What is expected: Arrange every line of text in the data below as a single numbered list, leaving out any blank lines.

Dataset excerpts:
┄┄┄┄┄┄
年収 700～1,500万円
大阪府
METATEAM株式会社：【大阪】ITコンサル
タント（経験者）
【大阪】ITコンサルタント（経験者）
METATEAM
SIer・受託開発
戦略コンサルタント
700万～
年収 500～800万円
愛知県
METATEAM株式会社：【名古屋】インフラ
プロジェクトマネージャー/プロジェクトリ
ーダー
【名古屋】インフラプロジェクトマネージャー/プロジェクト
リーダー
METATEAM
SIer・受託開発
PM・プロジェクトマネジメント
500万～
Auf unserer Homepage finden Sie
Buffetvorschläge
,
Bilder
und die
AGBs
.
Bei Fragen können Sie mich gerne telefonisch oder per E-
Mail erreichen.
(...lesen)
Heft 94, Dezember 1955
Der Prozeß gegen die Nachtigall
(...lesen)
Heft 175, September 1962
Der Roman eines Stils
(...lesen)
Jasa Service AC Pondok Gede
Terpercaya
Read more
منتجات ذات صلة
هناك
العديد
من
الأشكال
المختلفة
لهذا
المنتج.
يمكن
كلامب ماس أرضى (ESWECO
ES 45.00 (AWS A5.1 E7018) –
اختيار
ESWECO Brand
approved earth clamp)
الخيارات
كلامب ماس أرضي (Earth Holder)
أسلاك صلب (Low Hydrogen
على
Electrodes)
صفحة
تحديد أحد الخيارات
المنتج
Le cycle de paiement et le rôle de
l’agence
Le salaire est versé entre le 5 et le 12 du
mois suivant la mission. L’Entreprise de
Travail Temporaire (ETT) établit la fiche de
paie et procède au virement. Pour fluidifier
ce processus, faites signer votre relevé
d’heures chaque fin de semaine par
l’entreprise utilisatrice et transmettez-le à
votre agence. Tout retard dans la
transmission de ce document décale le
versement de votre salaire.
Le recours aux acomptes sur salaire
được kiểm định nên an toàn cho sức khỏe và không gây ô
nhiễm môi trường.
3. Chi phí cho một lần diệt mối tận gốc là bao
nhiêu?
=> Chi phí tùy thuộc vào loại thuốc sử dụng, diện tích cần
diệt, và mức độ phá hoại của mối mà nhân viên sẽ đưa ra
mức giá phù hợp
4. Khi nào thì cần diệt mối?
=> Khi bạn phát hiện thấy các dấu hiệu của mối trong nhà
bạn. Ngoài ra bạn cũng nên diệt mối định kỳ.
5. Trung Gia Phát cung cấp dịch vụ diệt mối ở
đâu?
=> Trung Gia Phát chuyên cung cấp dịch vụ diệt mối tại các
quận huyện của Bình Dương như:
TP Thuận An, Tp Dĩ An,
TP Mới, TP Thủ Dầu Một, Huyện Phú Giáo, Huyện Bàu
┄┄┄┄┄┄
Task output:
1. 年収 700～1,500万円
2. 大阪府
3. METATEAM株式会社：【大阪】ITコンサル
4. タント（経験者）
5. 【大阪】ITコンサルタント（経験者）
6. METATEAM
7. SIer・受託開発
8. 戦略コンサルタント
9. 700万～
10. 年収 500～800万円
11. 愛知県
12. METATEAM株式会社：【名古屋】インフラ
13. プロジェクトマネージャー/プロジェクトリ
14. ーダー
15. 【名古屋】インフラプロジェクトマネージャー/プロジェクト
16. リーダー
17. METATEAM
18. SIer・受託開発
19. PM・プロジェクトマネジメント
20. 500万～
21. Auf unserer Homepage finden Sie
22. Buffetvorschläge
23. ,
24. Bilder
25. und die
26. AGBs
27. .
28. Bei Fragen können Sie mich gerne telefonisch oder per E-
29. Mail erreichen.
30. (...lesen)
31. Heft 94, Dezember 1955
32. Der Prozeß gegen die Nachtigall
33. (...lesen)
34. Heft 175, September 1962
35. Der Roman eines Stils
36. (...lesen)
37. Jasa Service AC Pondok Gede
38. Terpercaya
39. Read more
40. منتجات ذات صلة
41. هناك
42. العديد
43. من
44. الأشكال
45. المختلفة
46. لهذا
47. المنتج.
48. يمكن
49. كلامب ماس أرضى (ESWECO
50. ES 45.00 (AWS A5.1 E7018) –
51. اختيار
52. ESWECO Brand
53. approved earth clamp)
54. الخيارات
55. كلامب ماس أرضي (Earth Holder)
56. أسلاك صلب (Low Hydrogen
57. على
58. Electrodes)
59. صفحة
60. تحديد أحد الخيارات
61. المنتج
62. Le cycle de paiement et le rôle de
63. l’agence
64. Le salaire est versé entre le 5 et le 12 du
65. mois suivant la mission. L’Entreprise de
66. Travail Temporaire (ETT) établit la fiche de
67. paie et procède au virement. Pour fluidifier
68. ce processus, faites signer votre relevé
69. d’heures chaque fin de semaine par
70. l’entreprise utilisatrice et transmettez-le à
71. votre agence. Tout retard dans la
72. transmission de ce document décale le
73. versement de votre salaire.
74. Le recours aux acomptes sur salaire
75. được kiểm định nên an toàn cho sức khỏe và không gây ô
76. nhiễm môi trường.
77. 3. Chi phí cho một lần diệt mối tận gốc là bao
78. nhiêu?
79. => Chi phí tùy thuộc vào loại thuốc sử dụng, diện tích cần
80. diệt, và mức độ phá hoại của mối mà nhân viên sẽ đưa ra
81. mức giá phù hợp
82. 4. Khi nào thì cần diệt mối?
83. => Khi bạn phát hiện thấy các dấu hiệu của mối trong nhà
84. bạn. Ngoài ra bạn cũng nên diệt mối định kỳ.
85. 5. Trung Gia Phát cung cấp dịch vụ diệt mối ở
86. đâu?
87. => Trung Gia Phát chuyên cung cấp dịch vụ diệt mối tại các
88. quận huyện của Bình Dương như:
89. TP Thuận An, Tp Dĩ An,
90. TP Mới, TP Thủ Dầu Một, Huyện Phú Giáo, Huyện Bàu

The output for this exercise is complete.